Proprio oggi sull’Unità Luigi Mariucci scrive: “a me pare certo che ove si ponesse ai cittadini italiani la domanda secca ‘volete voi reintrodurre il vecchio articolo 18 dello Statuto?’, la maggioranza di essi direbbe no, o, molto probabilmente, non si recherebbe neppure a votare”. E il capo della Cisl, Raffaele Bonanni, ha detto pubblicamente: “bisogna costruire un patto perché le norme sul lavoro resistano ai cambi di governo”. Questo non significa, ovviamente, che la nuova legge sia esente da difetti, anche gravi.

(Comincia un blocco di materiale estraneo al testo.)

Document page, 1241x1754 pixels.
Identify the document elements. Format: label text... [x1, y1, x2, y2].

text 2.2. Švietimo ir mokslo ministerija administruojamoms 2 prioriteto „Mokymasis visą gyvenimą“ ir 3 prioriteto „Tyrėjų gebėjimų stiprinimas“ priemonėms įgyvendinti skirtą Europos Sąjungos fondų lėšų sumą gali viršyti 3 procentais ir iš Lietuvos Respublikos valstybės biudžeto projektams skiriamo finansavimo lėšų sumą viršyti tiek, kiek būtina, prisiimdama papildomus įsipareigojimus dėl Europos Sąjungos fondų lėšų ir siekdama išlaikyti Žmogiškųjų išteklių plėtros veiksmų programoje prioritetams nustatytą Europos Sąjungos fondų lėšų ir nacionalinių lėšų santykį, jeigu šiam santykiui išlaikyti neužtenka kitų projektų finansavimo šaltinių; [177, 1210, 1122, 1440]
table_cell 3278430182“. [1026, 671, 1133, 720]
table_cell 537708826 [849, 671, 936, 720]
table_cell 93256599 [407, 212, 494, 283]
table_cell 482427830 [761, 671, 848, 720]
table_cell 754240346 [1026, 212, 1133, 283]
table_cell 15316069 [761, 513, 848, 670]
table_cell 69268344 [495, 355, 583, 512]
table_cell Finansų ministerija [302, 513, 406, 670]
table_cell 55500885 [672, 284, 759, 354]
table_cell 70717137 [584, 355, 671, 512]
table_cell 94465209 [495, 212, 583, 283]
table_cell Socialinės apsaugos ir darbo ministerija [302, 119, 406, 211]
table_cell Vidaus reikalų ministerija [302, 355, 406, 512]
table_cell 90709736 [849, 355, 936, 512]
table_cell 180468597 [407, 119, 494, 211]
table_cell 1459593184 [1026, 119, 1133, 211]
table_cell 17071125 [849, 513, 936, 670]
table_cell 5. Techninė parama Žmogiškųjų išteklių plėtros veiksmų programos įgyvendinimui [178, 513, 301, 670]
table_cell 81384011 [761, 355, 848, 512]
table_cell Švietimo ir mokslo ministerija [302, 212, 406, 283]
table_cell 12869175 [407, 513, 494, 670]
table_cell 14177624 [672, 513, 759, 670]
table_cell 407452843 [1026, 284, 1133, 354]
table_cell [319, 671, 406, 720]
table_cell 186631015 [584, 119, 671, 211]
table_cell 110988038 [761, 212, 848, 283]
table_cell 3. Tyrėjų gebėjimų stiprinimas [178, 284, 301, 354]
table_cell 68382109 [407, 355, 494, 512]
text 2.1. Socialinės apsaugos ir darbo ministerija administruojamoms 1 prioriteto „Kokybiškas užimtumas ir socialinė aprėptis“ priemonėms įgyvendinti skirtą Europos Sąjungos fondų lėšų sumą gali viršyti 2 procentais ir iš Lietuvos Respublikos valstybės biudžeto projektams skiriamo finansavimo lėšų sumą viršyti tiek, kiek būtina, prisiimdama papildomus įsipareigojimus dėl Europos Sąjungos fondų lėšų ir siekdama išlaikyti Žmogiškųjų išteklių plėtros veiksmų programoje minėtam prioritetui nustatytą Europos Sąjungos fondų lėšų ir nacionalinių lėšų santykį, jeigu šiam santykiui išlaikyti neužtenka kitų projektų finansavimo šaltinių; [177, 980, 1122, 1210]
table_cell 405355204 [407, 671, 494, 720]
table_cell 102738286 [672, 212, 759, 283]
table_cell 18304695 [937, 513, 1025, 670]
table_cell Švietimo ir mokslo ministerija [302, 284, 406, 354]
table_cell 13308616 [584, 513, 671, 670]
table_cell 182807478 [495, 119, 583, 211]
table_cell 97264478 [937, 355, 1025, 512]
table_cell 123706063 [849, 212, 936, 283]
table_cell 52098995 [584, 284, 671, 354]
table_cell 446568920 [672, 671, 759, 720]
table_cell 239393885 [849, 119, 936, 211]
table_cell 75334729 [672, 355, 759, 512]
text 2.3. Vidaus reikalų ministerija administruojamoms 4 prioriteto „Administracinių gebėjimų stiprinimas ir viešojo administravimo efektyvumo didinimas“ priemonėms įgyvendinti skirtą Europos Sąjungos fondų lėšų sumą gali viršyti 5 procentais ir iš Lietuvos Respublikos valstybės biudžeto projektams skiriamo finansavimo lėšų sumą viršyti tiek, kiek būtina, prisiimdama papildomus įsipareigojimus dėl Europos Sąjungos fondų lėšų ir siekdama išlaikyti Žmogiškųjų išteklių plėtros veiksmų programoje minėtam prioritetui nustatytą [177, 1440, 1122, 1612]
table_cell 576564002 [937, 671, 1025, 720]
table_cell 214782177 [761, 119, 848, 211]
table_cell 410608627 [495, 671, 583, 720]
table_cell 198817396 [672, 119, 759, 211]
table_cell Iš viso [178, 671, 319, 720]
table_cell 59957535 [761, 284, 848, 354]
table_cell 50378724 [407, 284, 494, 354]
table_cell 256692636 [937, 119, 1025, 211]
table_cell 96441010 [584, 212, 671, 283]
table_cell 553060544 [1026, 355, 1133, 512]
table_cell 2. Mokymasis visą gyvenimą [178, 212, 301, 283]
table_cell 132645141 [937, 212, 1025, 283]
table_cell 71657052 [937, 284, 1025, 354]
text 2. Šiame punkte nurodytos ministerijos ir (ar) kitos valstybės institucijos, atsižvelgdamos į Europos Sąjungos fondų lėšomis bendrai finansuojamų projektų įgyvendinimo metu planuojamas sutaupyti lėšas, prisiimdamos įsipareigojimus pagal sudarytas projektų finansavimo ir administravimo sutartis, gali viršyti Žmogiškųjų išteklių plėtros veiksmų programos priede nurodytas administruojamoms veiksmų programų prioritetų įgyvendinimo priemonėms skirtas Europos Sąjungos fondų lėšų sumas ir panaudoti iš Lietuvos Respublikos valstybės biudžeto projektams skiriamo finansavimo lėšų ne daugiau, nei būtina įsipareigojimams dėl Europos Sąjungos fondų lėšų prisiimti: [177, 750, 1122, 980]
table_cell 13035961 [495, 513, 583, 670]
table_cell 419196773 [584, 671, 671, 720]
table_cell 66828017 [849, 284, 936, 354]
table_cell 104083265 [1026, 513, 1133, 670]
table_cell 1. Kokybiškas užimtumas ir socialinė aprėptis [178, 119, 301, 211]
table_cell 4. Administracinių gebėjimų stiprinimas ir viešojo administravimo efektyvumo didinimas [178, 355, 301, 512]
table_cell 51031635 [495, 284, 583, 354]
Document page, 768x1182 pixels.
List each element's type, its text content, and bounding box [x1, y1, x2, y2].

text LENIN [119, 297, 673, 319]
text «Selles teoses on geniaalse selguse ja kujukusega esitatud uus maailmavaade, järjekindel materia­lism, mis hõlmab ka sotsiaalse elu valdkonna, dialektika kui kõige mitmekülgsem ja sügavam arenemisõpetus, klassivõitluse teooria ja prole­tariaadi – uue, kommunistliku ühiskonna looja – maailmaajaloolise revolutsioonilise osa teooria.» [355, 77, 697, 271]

Quali criticità sottolineerebbe in questa nuova legge? Lei cosa cambierebbe?
Questo testo legislativo è ancora scritto alla vecchia maniera: ipertrofico e leggibile soltanto per gli addetti ai lavori. È un difetto grave, che però può essere superato solo con una riscrittura dell’intero compendio della legislazione del lavoro. La nuova legge è anche difettosa sul fronte dei nuovi servizi nel mercato del lavoro: essa enuncia la necessità di un livello di efficienza nettamente superiore all’attuale, ma non delinea ancora con precisione il come raggiungerlo. Infine, sia per quel che riguarda la flessibilizzazione dei rapporti di lavoro regolari, sia per quel che riguarda il contrasto al precariato, questa legge è ancora troppo timida: c’è ancora molto da fare, su questo terreno.